Generalized Estimating Equations

I will probably look back at this in a few years and laugh at how much I struggled with understanding this topic. In the meantime, I’m going to compile my notes so I have something with Latex for the future if I ever need it yknow.

What is the point of GEEs?

Generalized Estimating Equations are an extension of Generalized Linear Models for dependent data. The covariances that exist between clusters of data are accounted for by the variance-covariance structure that’s specified in the model. I won’t pretend to know the theory behind why this works, or why that misspecification of this structure still results in consistent estimations.

In a longitudinal setting, the clusters exist for each patient, since they have data at multiple times. We will call this patient indicator \(i\). Since the outcome is postoperative pain, it makes sense to use an autocorrelation structure, since closer timepoints are more correlated than further timepoints.

My scenario

The most basic version of a GEE (with the treatment effect as the estimand) is as follows

\[E(Y_{it}) = \beta_0 + \beta_T A_{it} + Z_{i}^{T} \boldsymbol{\beta}\]

What this gives us is the ATE aggregated over all the time periods we have, represented by \(\beta_T\).

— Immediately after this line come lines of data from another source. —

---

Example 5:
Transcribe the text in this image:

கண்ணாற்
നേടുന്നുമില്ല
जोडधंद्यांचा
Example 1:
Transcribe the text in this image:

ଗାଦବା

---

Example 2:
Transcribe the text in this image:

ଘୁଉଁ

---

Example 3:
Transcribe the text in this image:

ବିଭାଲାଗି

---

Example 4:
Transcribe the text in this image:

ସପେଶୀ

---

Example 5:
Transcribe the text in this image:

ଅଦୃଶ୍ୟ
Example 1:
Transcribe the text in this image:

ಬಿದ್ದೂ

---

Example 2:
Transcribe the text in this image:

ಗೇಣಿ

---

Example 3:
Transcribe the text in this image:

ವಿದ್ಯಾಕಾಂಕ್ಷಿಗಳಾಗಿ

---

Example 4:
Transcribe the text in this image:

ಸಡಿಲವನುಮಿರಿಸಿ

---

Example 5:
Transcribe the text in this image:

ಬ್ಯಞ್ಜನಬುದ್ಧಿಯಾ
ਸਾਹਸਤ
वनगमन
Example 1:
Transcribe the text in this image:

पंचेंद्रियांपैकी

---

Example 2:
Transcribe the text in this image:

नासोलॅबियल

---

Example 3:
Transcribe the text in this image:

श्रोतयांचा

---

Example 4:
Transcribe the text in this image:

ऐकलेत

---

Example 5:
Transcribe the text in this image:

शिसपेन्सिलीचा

This could be useful in certain circumstances, but in ours, we want to know if non-opioids are superior/non-inferior to opioids at each time point available in our data. To do this, we need to start accounting for more variables. Before addressing that, we need to make sure that we account for the fact that pain diminishes over time naturally without any medication. To account for that, we add indicators for times 2 to 6, making time 1 the baseline.

\[E(Y_{it}) = \beta_0 + \beta_T^{*} A_{it} + \sum_{k=2}^6 \gamma_k I(t = k) + Z_{i}^{T} \boldsymbol{\beta}\]

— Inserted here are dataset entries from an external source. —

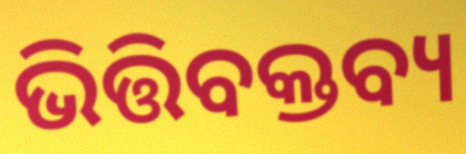
ଭିତ୍ତିବକ୍ତବ୍ୟ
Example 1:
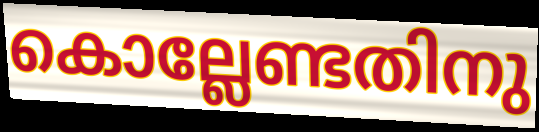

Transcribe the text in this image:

കൊല്ലേണ്ടതിനു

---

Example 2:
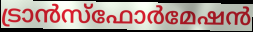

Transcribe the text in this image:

ട്രാൻസ്ഫോർമേഷൻ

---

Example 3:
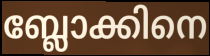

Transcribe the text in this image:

ബ്ലോക്കിനെ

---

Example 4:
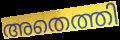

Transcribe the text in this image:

അതെത്തി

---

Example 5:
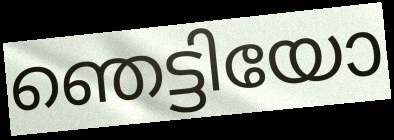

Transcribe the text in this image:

ഞെട്ടിയോ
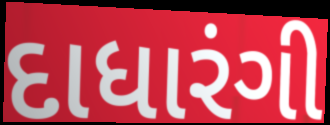
દાધારંગી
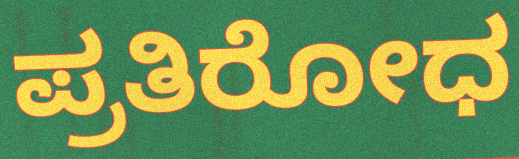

Now the estimator \(\beta_T^{*}\) is no longer the same as \(\beta_T\). \(\beta_T^{*}\) is the average ATE over all time points accounting for pain reduction over time. However, we don’t just want the average ATE over all time points (that accounts for natural pain reduction over time). We want time-specific ATEs due to our research question. To do so, we add an interaction effect:

\[E(Y_{it}) = \beta_0 + \beta_{T,t=1}^{*} A_{it} + \sum_{k=2}^6 (\gamma_k I(t = k)) + \sum_{k=2}^6 \delta_k (A_{it} * I(t = k)) + Z_{i}^{T} \boldsymbol{\beta}\]

Again, the interpretation of the estimator changes. Now that we estimate how the treatment effect changes over time with \(\delta_k\) from times 2 to 6, the parameter \(\beta_{T,t=1}^{*}\) reduces down to the ATE at time 1, even though the entire 6 treatment observations are included.

In fact, \(\delta_k\) represents the ADDITIONAL effect of the treatment at a given time k. As a result, to find the ATE at time k, it is \(\beta_{T,t=1}^{*} + \delta_k\).

Also notice that:

\[\sum_{k=2}^6 \delta_k (A_{it} * I(t = k)) = \sum_{k=2}^6 \delta_k A_{ik}\]

I have discussed weighting in a different blog post, which will be relevant for weighted GEEs. Again, I don’t really know the theory. I will just use the nice R packages someone already made. Just a note for myself that with weighted GEEs, I should bootstrap to find the variance of my estimators, because without that, my variances will be too conservative.